It’s a big thing now for running and fitness groups to set up challenges, especially at the start of the new year. It’s been a growing trend. A lot of people love these. I’ve joined a few myself in the past. They were fun, because I was able to help set up the guidelines and rules about the challenges.

But the new ones I’m seeing are more and more extreme. “Run 2015 miles in 2015” “Run 100 miles a month!” “Run 3 miles or Walk 3 miles or bike 3 miles every day!”..and more.

I understand that there are very good intentions behind these challenges. We all want to get in better shape and feel better. But, not everyone can do what everyone else can do. We all achieve our goals at different paces. And each of us have different levels of goals. There is no One Size Fits All. And these unfortunately make it seem as if everyone should do the same thing.

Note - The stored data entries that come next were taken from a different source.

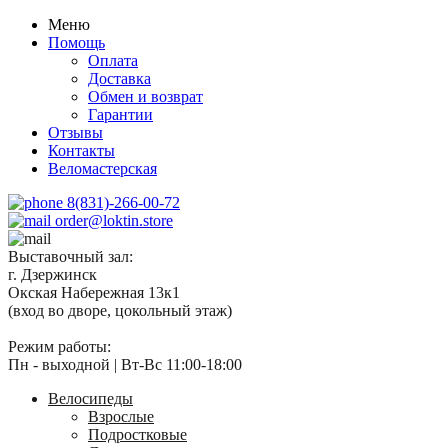
Меню
Помощь
Оплата
Доставка
Обмен и возврат
Гарантии
Отзывы
Контакты
Веломастерская
8(831)-266-00-72
order@loktin.store
Выставочный зал:
г. Дзержинск
Окская Набережная 13к1
(вход во дворе, цокольный этаж)
Режим работы:
Пн - выходной | Вт-Вс 11:00-18:00
Велосипеды
Взрослые
Подростковые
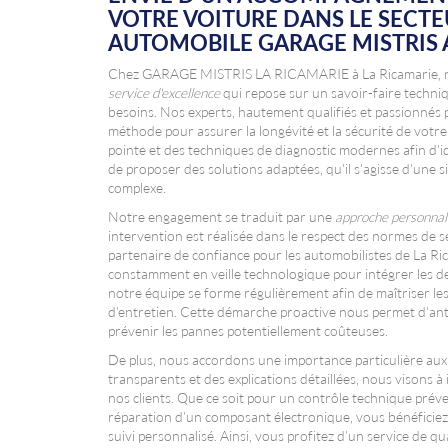
VOTRE VOITURE DANS LE SECT
AUTOMOBILE GARAGE MISTRIS 
Chez GARAGE MISTRIS LA RICAMARIE à La Ricamarie, no
service d'excellence
qui repose sur un savoir-faire techni
besoins. Nos experts, hautement qualifiés et passionnés p
méthode pour assurer la longévité et la sécurité de votr
pointe et des techniques de diagnostic modernes afin d'i
de proposer des solutions adaptées, qu'il s'agisse d'une s
complexe.
Notre engagement se traduit par une
approche personnal
intervention est réalisée dans le respect des normes de sé
partenaire de confiance pour les automobilistes de La R
constamment en veille technologique pour intégrer les d
notre équipe se forme régulièrement afin de maîtriser le
d'entretien. Cette démarche proactive nous permet d'anti
prévenir les pannes potentiellement coûteuses.
De plus, nous accordons une importance particulière aux 
transparents et des explications détaillées, nous visons à
nos clients. Que ce soit pour un contrôle technique préven
réparation d'un composant électronique, vous bénéfici
suivi personnalisé. Ainsi, vous profitez d'un service de qu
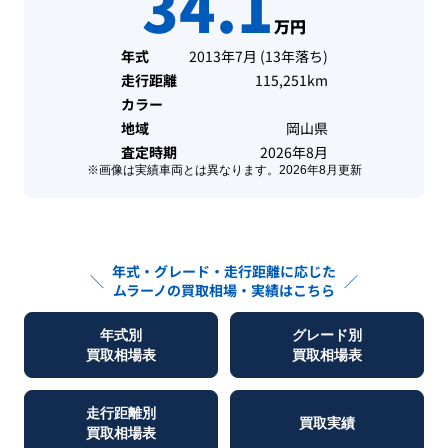
34.1
万円
年式
2013年7月
(
13年落ち
)
走行距離
115,251km
カラー
地域
岡山県
査定時期
2026年8月
※画像は実績車両とは異なります。
2026年8月
更新
年式・グレード・走行距離に応じた
＼
／
ムラーノ
の買取相場・実績はこちら
年式別
グレード別
買取相場表
買取相場表
走行距離別
買取実績
買取相場表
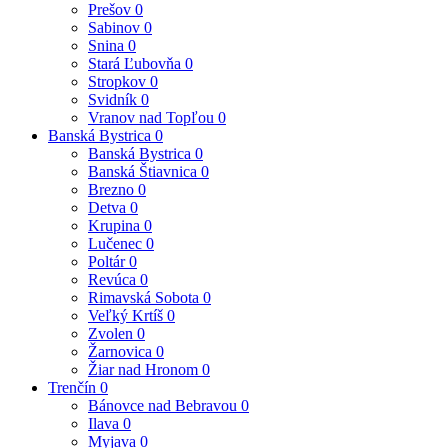
Prešov
0
Sabinov
0
Snina
0
Stará Ľubovňa
0
Stropkov
0
Svidník
0
Vranov nad Topľou
0
Banská Bystrica
0
Banská Bystrica
0
Banská Štiavnica
0
Brezno
0
Detva
0
Krupina
0
Lučenec
0
Poltár
0
Revúca
0
Rimavská Sobota
0
Veľký Krtíš
0
Zvolen
0
Žarnovica
0
Žiar nad Hronom
0
Trenčín
0
Bánovce nad Bebravou
0
Ilava
0
Myjava
0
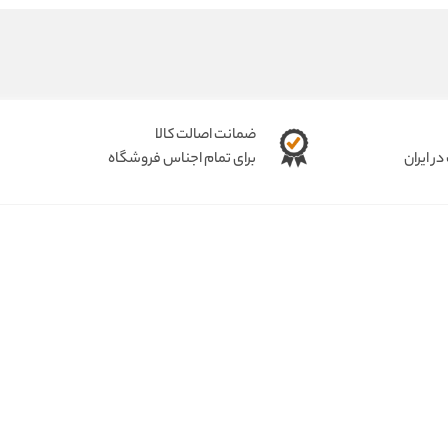
ضمانت اصالت کالا
ر ایران
برای تمام اجناس فروشگاه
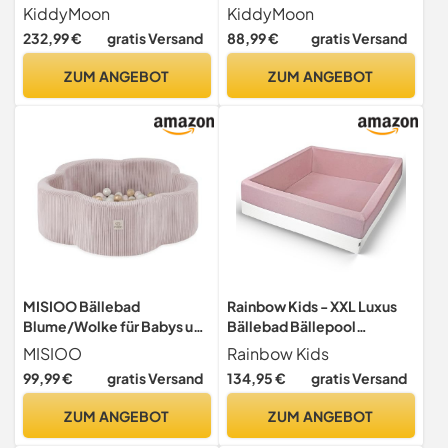
Samt Rund Bällebad (300
Bälle ∅ 7Cm Ballgruben Für
KiddyMoon
KiddyMoon
Bälle) + Version 5
Babys Spielbad
232,99 €
gratis Versand
88,99 €
gratis Versand
Ballgruben Für Babys
Kleinkinder, Erikafarben:
Spielbad, Hergestellt In EU,
Pastellbeige/Weiß/Perle
ZUM ANGEBOT
ZUM ANGEBOT
Waldgrün:
Dunkeltürkis/Pastellbeige/
Grüngrau/Lachsfarben
MISIOO Bällebad
Rainbow Kids - XXL Luxus
Blume/Wolke für Babys und
Bällebad Bällepool
Kinder - 95x30cm -
Bällebecken Spielbälle
MISIOO
Rainbow Kids
Hochwertiger Stoff -
Kugelbad Bällchenbad
99,99 €
gratis Versand
134,95 €
gratis Versand
Bällebad Baby ab 1 Jahr -
Spielbecken Ball
200 Bälle - Perfekt für
(120x120x40- ohne Bälle)-
ZUM ANGEBOT
ZUM ANGEBOT
Kleinkinder und Spielspaß
Rosa-Weiss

Add to that the appearance of competition and people feel badly if they’re not doing as much as someone else. I don’t mean to sound so politically correct, but running shouldn’t be keeping up with the Jones’, it should be a sport where one challenges oneself, not a group of other people.

I haven’t even mentioned the whole Rest Day. Many people who dive head first into these challenges don’t like rest days and don’t take them. It’s not a surprise that injuries happen. A runner’s rest day is JUST AS IMPORTANT as a running day. I truly wish runners wouldn’t look at a rest day with dismay. Enjoy your rest day. Indulge if you like, but realize that without a rest day, no muscle growth, and your chance of injury multiplies.

There are those runners who are “Streak Runners” – meaning they run without taking breaks in between. It’s not something I would ever do, or even think it’s a good thing to do, but a few people are okay doing that, the rest of us are more likely to get hurt, fatigued or sick. It’s better to slow down, take a day or two off and enjoy giving your body the rest it deserves.

And if you send me a request for yet another challenge, please don’t take it personally if I say “No thank you.”